Text under study —
10. Raising backlash as an argument against a female president. Trump has repeatedly invoked Obama’s race in tweets against the president. In 2014, Trump warned: “Sadly, because president Obama has done such a poor job as president, you won’t see another black president for generations!” Now Trump is using the same pitch against Clinton. At a rally in Scranton, Pennsylvania, on July 27, he warned women not to make Clinton the first female president: “She’ll set you back a long way, women, if that happens! It’ll be a long way before it happens again. You better be careful what you wish for.”

Trump has also attacked Democratic Sen. Elizabeth Warren of Massachusetts, but his angle against her is ethnic, not sexual. At least nine times since the Democratic convention, at rallies and in tweets, Trump has called Warren “Pocahontas.” The context is complicated: Warren’s purported Native American heritage is unverified, but it also seems to have been a nonfactor in her career. Nevertheless, Trump, who has a record of mocking Native American claims, calls her “Pocahontas” to flaunt his disdain for political correctness.

Task requirements —
(a) Answer these questions from the passage on Trump's campaign rhetoric:
(i) In what year did Trump tweet that voters would not see another black president for generations?
(ii) In which city and on what date did Trump warn women not to make Clinton the first female president?
(iii) At least how many times since the Democratic convention has Trump called Warren "Pocahontas"?
(b) Pick up the passage on Trump's campaign rhetoric after its final sentence and continue it for one paragraph.

Supplied entries —
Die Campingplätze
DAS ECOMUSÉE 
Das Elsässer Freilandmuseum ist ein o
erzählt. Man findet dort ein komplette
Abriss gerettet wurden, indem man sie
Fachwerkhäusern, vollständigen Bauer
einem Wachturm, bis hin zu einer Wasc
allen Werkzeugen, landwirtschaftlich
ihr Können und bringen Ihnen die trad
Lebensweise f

Answers to the exercise —
(a)
(i) 2014
(ii) Scranton, Pennsylvania, on July 27
(iii) At least nine times

(b)
Trump’s behavior since his convention shows that nothing has changed. Whatever Ryan said to him has had no effect. Trump continues to use religion, race, and gender as political weapons. He spurns American values, military values, and common decency. Occasional dissents, such as Ryan’s statement of support for the Khan family, won’t cut it. Trump is comprehensively vile. If you stand with him, Mr. Speaker, you stand for nothing.